Victorian inspections for flammable cladding have also uncovered serious balcony defects in units.

Victorian inspections for flammable cladding have also uncovered serious balcony defects in units. Photo: AAP

Defective balconies might be commonplace in apartment blocks across the country, requiring costly repairs and putting residents’ safety at risk.

More than 550 damaged balconies had been found by Cladding Safety Victoria during inspections for flammable cladding, as of October 2022.

The authority is concerned the issue is widespread in unit blocks across Australia and not just confined to buildings that might have cladding issues.

Its research report showed half of all buildings that need to have dangerous cladding removed also had unrelated defects.

About a quarter had leaking balconies, terraces or balustrades that then caused structural damage.

Almost one in five buildings with balcony issues also had black mould due to waterproofing issues.

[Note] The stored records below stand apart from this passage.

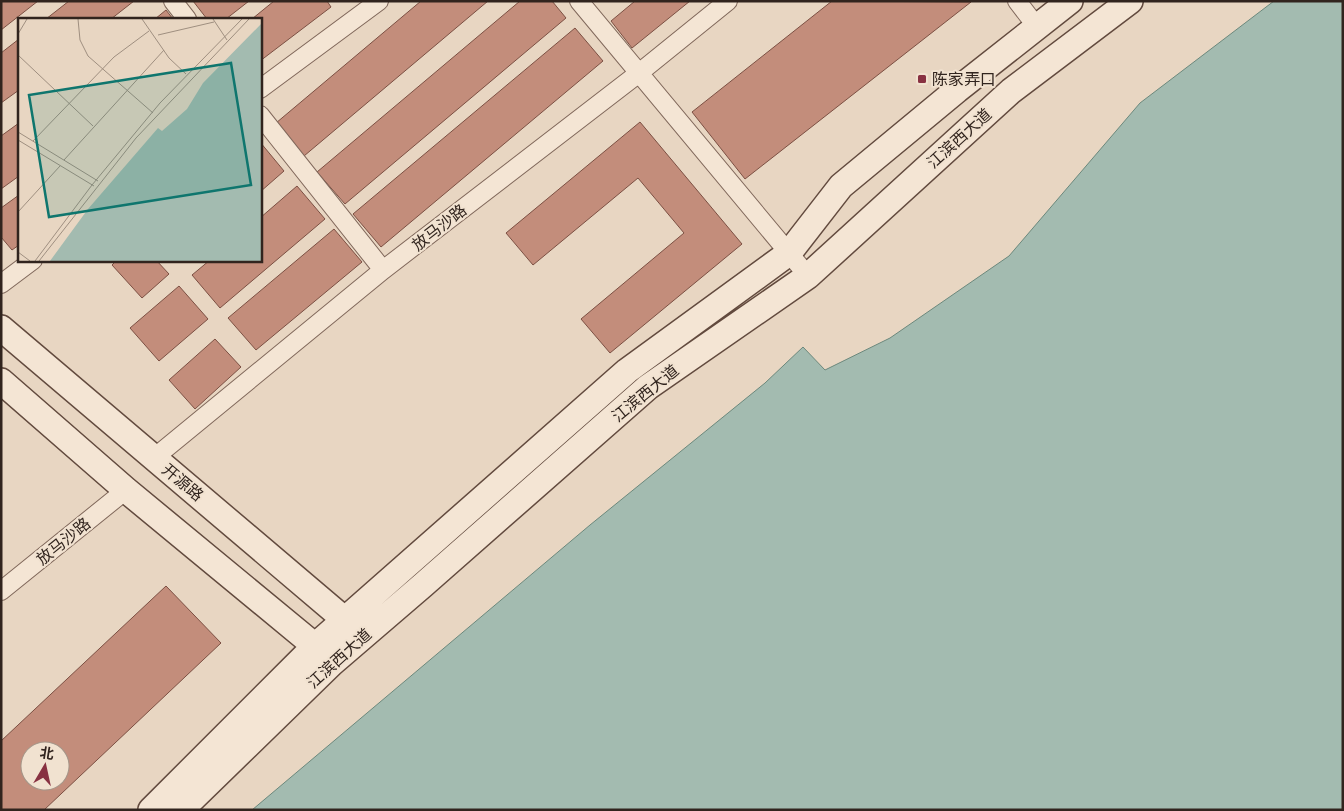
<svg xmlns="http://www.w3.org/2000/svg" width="1344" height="811" font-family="'Times New Roman','Noto Sans SC',serif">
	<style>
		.water { fill: #a3bbb0; stroke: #6c887c }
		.building { fill: #c38d7b; stroke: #7c5043; fill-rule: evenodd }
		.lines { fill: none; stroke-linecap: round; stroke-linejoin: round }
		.minor-casing { stroke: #80685b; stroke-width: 20 }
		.secondary-casing { stroke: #624a3e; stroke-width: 28 }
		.minor { stroke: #f4e5d4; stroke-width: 18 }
		.secondary { stroke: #f4e5d4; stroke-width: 25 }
		.poi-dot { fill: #883141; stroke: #f1e2d0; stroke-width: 2 }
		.labels { text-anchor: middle; stroke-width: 4; stroke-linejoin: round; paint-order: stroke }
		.poi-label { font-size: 16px; fill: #31241e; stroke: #f1e2d0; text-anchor: start }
		.street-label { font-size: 16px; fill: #31241e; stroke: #f1e2d0 }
		.inset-road { fill: none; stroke: #9f8f80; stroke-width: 1 }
		.view { fill: #0f766e; fill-opacity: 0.15; stroke: #0f766e; stroke-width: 2.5 }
		.inset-edge { fill: none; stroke: #31241e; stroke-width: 2.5 }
	</style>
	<rect width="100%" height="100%" fill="#e8d6c2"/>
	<path class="water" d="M1274,1H1343V810H252L590,525L765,383L803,347L825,370L890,338L1009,256L1140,103Z"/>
	<path class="building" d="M1,1H38L1,30Z
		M69,1H134L111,19H46Z
		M193,1H249L226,19H207Z
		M274,1H327L331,7L260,61V19H252Z
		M421,1H488L304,156L276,123Z
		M520,1H552L566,18L345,204L317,172Z
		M635,1H690L632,48L611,21Z
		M832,1L971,2L745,179L692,112Z
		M166,10L173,19H155Z
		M575,28L603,61L381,247L353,214Z
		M19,39V90L1,103V53Z
		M640,122L742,244L610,353L581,319L684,233L638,178L533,265L506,233Z
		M19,123V176L1,189V136Z
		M260,142L284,171L260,192Z
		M297,186L325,219L220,308L192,275L210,260H260V218Z
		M19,195V245L12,250L1,237V208Z
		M334,229L362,262L256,350L228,318Z
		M117,260H156L169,274L142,298L112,265Z
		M179,286L208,319L159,361L130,328Z
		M215,339L241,367L195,409L169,380Z
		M166,586L221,643L44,810H1V741ZM30,751H60V781H30Z"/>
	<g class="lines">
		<g class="minor-casing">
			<path id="minor" d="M173,1L187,19
				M579,1L808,276
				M1017,1L1037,27
				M260,89L379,1
				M260,115L383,270
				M1,284L33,260
				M154,458L383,270L639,73L728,1
				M1,591L126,490"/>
		</g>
		<g class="secondary-casing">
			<path id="secondary" d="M1,328L358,631
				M1,381L126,490L315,646L326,659
				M151,810L315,646L627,371L789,253L841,186L957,90L1070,1
				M181,810L331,664L423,585L648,387L808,276L1011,91L1130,1"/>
		</g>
		<use href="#minor" class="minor"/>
		<use href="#secondary" class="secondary"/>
	</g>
	<rect class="poi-dot" x="917" y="74" width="10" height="10" rx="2.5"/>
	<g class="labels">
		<g class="poi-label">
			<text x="932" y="85">陈家弄口</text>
		</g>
		<g class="street-label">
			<text transform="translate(959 138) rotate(-42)" y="6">江滨西大道</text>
			<text transform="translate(439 227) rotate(-38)" y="6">放马沙路</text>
			<text transform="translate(645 393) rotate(-39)" y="6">江滨西大道</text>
			<text transform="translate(183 482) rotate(40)" y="6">开源路</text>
			<text transform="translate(63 541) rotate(-39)" y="6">放马沙路</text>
			<text transform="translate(339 658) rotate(-42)" y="6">江滨西大道</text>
		</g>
	</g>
	<g transform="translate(18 18)">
		<rect width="244" height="244" fill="#e8d6c2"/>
		<path d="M244,5V243H32L70,191L140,110L144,113L169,91L185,65Z" fill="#a3bbb0"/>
		<path class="inset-road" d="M60,1L62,22L70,38L135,95M124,1L151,40L168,56M195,1L209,22M0,16L9,1M140,17L196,4M0,37L75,108M0,114L80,163M0,122L76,168M15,123L96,39L131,13M46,142L146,32M0,194L42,148M0,234L12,243M17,243L74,167L142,85L224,1M21,243L118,120L231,1"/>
		<path class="view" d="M213,45L233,167L31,199L11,77Z"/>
		<rect width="244" height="244" class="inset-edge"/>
	</g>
	<rect width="1344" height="811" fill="none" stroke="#31241e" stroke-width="5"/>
	<g transform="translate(45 766) rotate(9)"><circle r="24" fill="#f1e2d0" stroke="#a49689"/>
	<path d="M0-4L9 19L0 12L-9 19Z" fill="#883141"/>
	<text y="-8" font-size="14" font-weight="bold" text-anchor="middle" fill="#31241e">北</text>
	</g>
</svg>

“While the source of the issue is primarily attributed to the builder, the problem of building defects more generally is, in Cladding Safety Victoria’s view, symptomatic of broader underlying levels of non-compliance with the National Construction Code,” the report stated.

Common areas of non-compliance were serious fire safety deficiencies, inadequate waterproofing and black mould in new buildings.

As of October 2022, 339 buildings received funding to cover the cost of removing dangerous flammable cladding and that process had been completed on more than 270.

About two-thirds of buildings involved were low-rise apartment blocks.

Unexpected defects delayed remediation work by a minimum of about three months but was not covered by the government-funded cladding safety removal program.

The research paper said many insurance policies would not cover works related to faulty workmanship, general wear and tear or building defects, leaving owners to pick up the costs.

It found balcony defects tended to be more prevalent on buildings that contained timber frames and structural beams, however buildings with concrete slabs had noticeable issues with a lack of waterproof membranes.

The $600 million cladding removal project was announced in 2019, two years after the Grenfell Tower fire in London that killed 72 people.